Assigned task =
Where a line holds the word "covers", copy it from the records.

Provided entries =

────────────────────

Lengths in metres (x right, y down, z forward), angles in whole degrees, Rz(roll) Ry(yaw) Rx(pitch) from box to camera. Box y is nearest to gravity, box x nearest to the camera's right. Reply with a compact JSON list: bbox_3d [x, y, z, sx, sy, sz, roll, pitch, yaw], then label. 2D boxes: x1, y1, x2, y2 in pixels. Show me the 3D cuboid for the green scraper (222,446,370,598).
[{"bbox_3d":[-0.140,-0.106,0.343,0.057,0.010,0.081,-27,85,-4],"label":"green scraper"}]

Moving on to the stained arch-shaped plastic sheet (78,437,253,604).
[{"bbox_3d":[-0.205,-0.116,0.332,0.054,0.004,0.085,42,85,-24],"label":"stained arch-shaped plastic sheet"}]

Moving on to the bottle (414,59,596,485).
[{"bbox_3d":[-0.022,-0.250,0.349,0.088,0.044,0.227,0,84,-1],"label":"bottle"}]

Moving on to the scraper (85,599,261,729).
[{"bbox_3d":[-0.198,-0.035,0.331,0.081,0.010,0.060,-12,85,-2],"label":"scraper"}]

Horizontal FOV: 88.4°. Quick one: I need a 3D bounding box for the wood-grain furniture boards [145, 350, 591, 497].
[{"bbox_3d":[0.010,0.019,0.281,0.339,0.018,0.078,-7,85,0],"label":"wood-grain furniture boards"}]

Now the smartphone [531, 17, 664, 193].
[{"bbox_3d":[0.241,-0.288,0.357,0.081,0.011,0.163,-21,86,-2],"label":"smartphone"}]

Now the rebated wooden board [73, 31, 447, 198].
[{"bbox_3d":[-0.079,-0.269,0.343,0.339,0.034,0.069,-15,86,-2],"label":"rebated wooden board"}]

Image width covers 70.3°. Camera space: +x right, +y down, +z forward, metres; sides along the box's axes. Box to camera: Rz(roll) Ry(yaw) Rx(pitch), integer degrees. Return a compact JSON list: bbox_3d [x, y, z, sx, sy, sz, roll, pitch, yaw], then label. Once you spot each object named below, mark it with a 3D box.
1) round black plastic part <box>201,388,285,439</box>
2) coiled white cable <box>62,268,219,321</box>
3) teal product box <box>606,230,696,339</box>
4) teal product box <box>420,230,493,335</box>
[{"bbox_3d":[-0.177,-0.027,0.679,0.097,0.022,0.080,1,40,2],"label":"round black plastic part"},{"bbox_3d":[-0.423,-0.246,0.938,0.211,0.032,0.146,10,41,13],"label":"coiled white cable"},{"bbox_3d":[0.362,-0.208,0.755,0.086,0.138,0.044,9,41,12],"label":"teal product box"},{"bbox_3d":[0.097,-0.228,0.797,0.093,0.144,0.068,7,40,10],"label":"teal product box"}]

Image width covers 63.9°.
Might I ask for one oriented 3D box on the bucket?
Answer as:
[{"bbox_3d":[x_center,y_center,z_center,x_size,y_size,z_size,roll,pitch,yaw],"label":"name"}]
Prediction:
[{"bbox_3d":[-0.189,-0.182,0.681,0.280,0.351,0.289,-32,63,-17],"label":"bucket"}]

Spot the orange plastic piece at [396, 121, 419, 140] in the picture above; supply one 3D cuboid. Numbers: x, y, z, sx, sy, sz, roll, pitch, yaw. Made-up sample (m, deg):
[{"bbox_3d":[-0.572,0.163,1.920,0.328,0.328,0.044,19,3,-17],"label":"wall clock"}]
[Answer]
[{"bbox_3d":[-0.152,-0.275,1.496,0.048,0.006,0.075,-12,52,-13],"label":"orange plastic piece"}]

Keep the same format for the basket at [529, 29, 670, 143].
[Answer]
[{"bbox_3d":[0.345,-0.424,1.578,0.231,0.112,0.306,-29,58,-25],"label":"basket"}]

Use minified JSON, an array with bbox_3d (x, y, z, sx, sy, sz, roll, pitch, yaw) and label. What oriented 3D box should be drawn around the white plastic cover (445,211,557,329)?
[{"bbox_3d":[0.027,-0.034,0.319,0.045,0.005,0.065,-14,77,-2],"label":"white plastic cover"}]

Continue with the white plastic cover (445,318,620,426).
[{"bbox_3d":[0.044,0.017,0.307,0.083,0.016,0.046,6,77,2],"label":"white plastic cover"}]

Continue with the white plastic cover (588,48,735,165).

────────────────────

Solution to this task =
Image width covers 70.3°. Camera space: +x right, +y down, +z forward, metres; sides along the box's axes. Box to camera: Rz(roll) Ry(yaw) Rx(pitch), integer degrees. Return a compact JSON list: bbox_3d [x, y, z, sx, sy, sz, roll, pitch, yaw], then label. Once you spot each object named below, mark it with a 3D box.
Image width covers 63.9°.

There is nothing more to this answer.